NextEra Energy Partners (NEP) saw a significant drop in its stock price, declining by 16.9% during Thursday’s trading. This followed an 8% plunge the day before when the company revised its forecast for full-year run-rate adjusted EBITDA and growth-rate expectations for limited partner distributions. The company’s lower growth outlook prompted downgrades from J.P. Morgan and Oppenheimer, who both shifted their ratings from Buy to Neutral. J.P. Morgan analyst Mark Strouse further reduced the price target for NEP to $40 from the previous $69, citing the stock’s challenges in a cycle of higher cost of capital hindering growth and weighing down on its cost of capital.

Despite the downgrade, analysts still believe there are potential opportunities for NEP in the long term. Strouse stated that NEP’s prospects for dropdown acquisitions from NextEra Energy remain compelling and advised investors to keep an eye on the stock in case the cost of capital improves significantly. Oppenheimer’s Noah Kaye also emphasized the growth opportunities for NEP, considering the higher power purchase agreement rates for renewables, a favorable policy backdrop, and visibility to 58 GW of sponsor opportunities through 2026. However, Kaye emphasized that NEP needs to focus on executing accretive growth, divestitures, and debt refinancing in 2024-25.

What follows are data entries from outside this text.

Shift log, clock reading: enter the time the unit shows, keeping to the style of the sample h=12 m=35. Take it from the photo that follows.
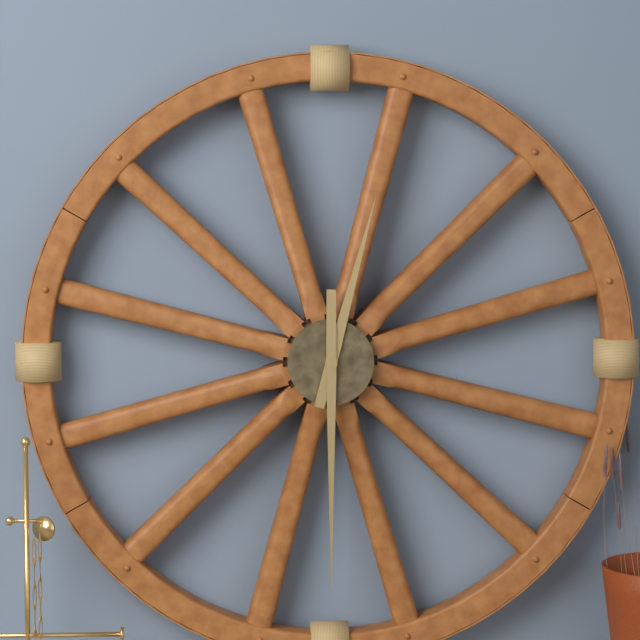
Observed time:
h=12 m=30
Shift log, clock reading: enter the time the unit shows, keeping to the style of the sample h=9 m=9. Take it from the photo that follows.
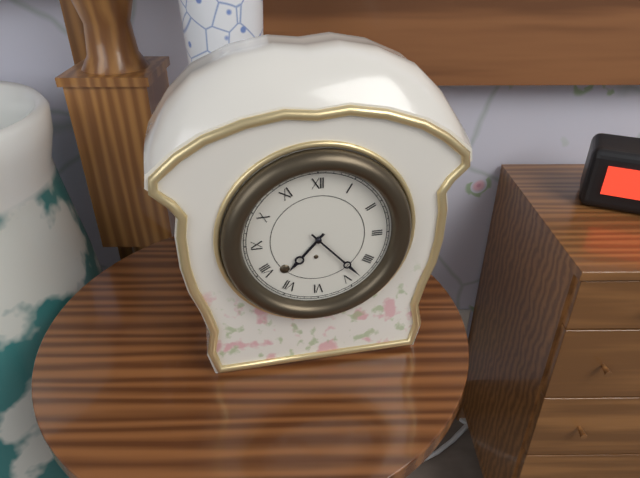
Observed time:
h=7 m=23
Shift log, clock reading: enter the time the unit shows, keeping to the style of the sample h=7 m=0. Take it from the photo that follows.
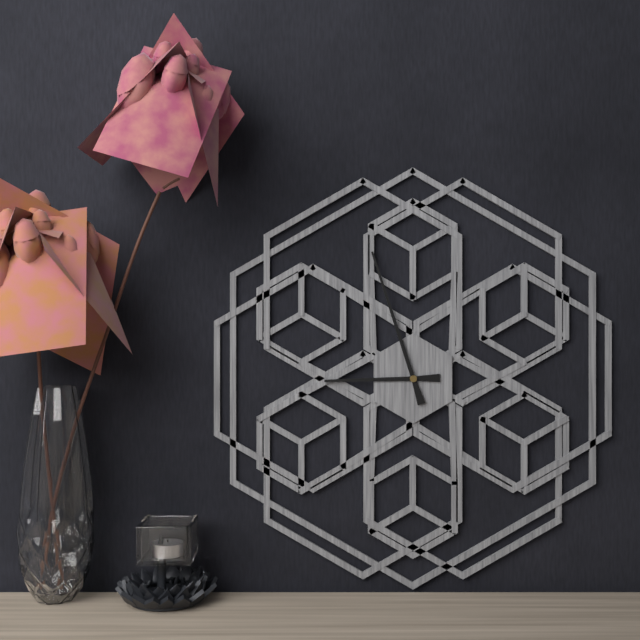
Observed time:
h=8 m=57
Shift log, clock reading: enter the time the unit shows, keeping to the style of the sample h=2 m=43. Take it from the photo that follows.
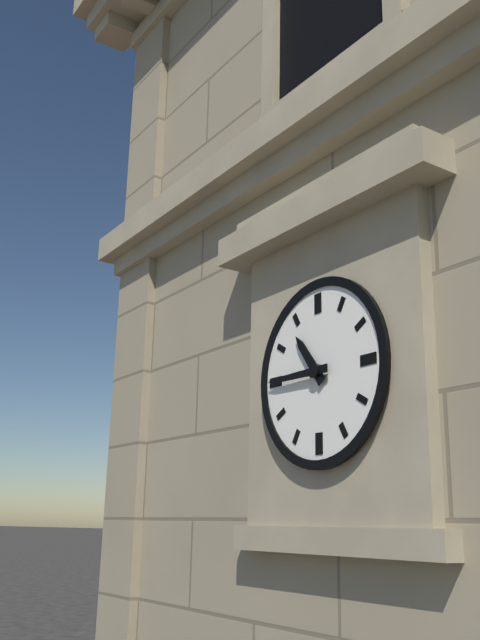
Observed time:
h=10 m=45
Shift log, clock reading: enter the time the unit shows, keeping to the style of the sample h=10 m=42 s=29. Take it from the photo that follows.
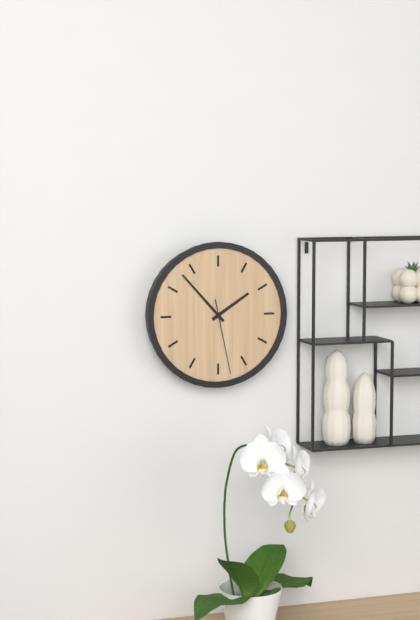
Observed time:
h=1 m=53 s=28
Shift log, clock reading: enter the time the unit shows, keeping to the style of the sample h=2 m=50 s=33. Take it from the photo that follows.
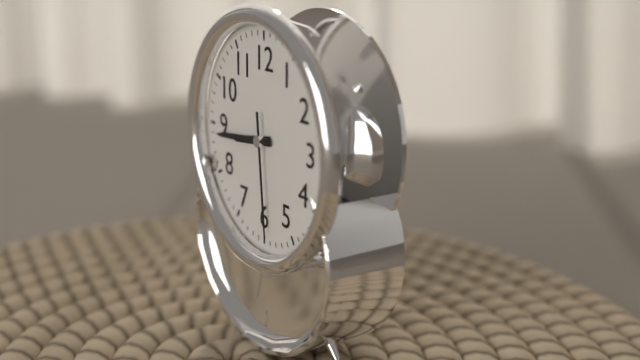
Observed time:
h=8 m=44 s=29
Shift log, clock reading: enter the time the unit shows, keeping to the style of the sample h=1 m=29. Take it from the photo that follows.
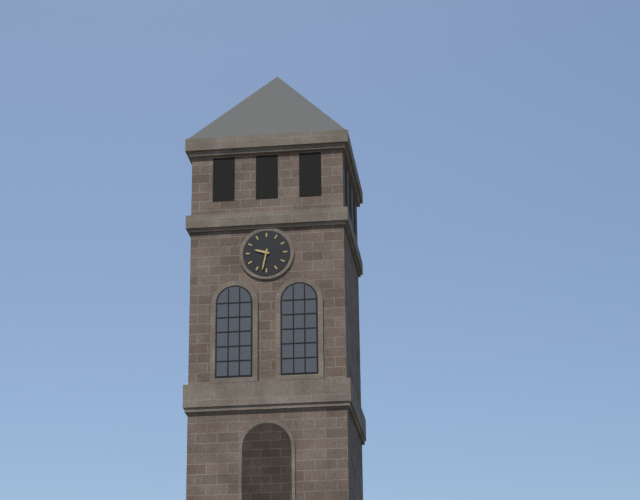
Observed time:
h=9 m=32
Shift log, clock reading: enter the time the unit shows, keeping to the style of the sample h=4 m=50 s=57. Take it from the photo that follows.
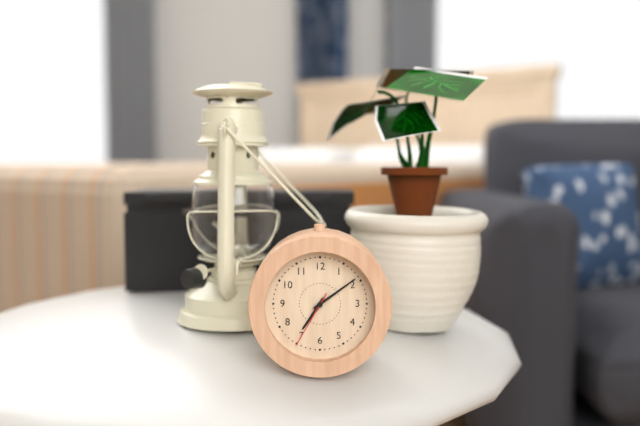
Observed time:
h=7 m=9 s=35
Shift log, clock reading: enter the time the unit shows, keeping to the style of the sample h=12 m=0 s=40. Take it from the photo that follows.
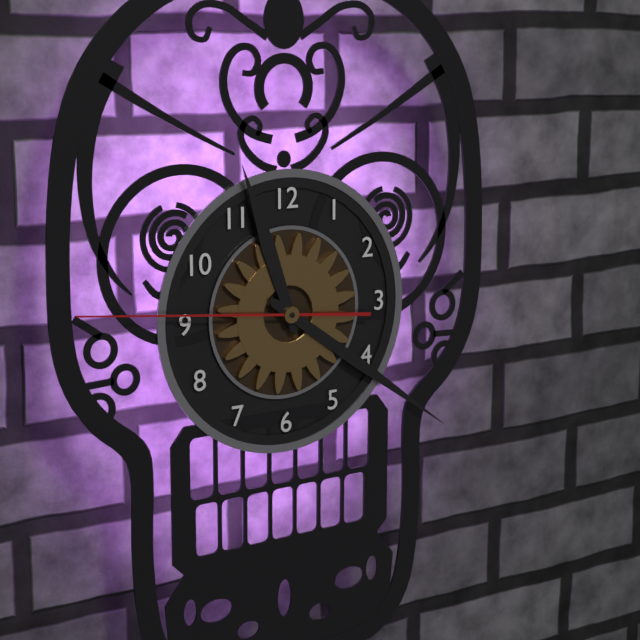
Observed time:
h=11 m=21 s=46
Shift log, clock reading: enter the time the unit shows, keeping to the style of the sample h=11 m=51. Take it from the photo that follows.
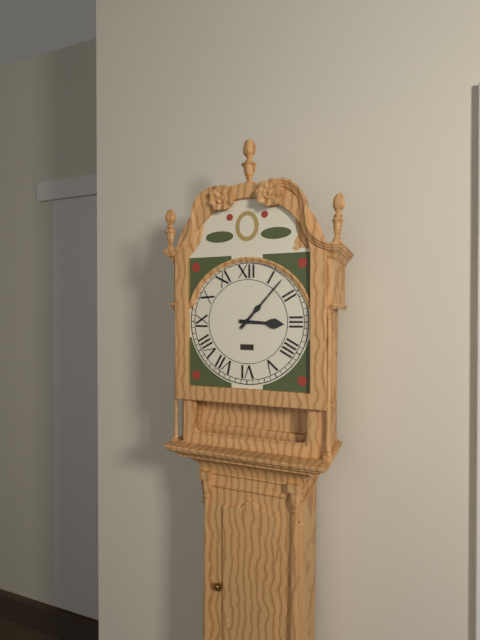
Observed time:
h=3 m=7
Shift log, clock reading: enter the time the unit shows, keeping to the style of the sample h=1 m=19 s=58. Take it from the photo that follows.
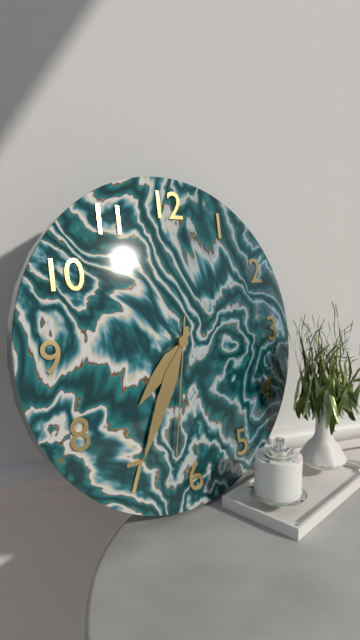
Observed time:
h=7 m=35 s=32
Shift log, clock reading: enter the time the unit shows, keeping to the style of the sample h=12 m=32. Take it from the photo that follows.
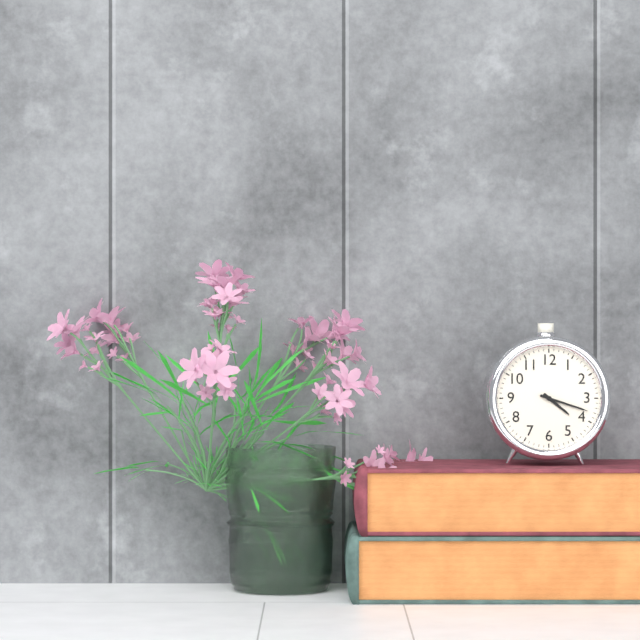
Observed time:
h=4 m=18
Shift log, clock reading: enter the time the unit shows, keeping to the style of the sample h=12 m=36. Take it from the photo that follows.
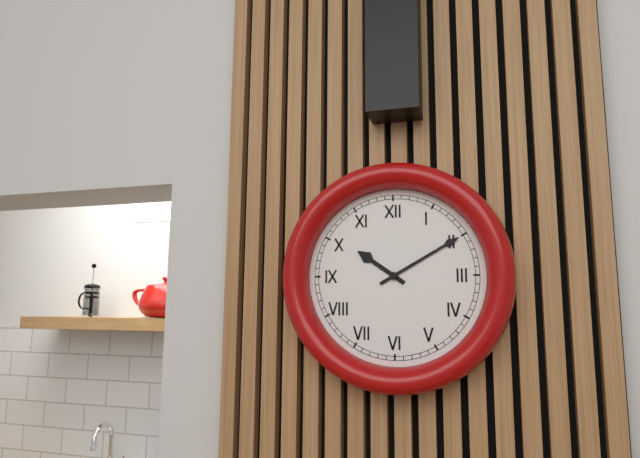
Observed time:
h=10 m=10
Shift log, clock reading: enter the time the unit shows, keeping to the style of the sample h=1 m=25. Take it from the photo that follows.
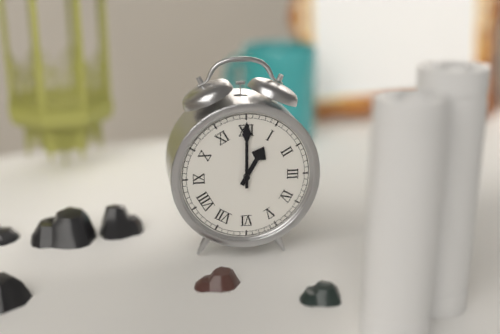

In summary, NextEra Energy Partners experienced a significant decline in stock price as a result of a revised growth outlook. This led to downgrades from J.P. Morgan and Oppenheimer, citing concerns over NEP’s higher cost of capital inhibiting its growth potential. However, analysts still view the company’s long-term prospects as promising, highlighting opportunities for dropdown acquisitions, favorable policy conditions, and a large pipeline of sponsor opportunities. NEP will need to focus on executing key growth initiatives, divestitures, and refinancing debt to realize its potential for future growth.

Source link

DMN8 Partners
DMN8 Partnershttps://salvonow.com/
DMN8 Partners utilizes a strategy of Cross Channel marketing including local search engine optimization, PPC, messaging and hyper-targeted audiences allow our clients to experience results and ROI that fuel growth and expansion in their operations. There are a lot of digital marketing options across the country but partnering with an agency that understands multiple touches on multiple platforms allows your company’s message to be seen at the perfect time, on the perfect platform, by your perfect prospect. DMN8 Partners has had years of experience growing businesses. Start growing your business today and begin DOMINATE-ing your market.

More like this
Related

Unilever Dismisses Chief Schumacher, Elevates Finance Head Fernandez

The Editor's Digest offers complimentary access, curated weekly by...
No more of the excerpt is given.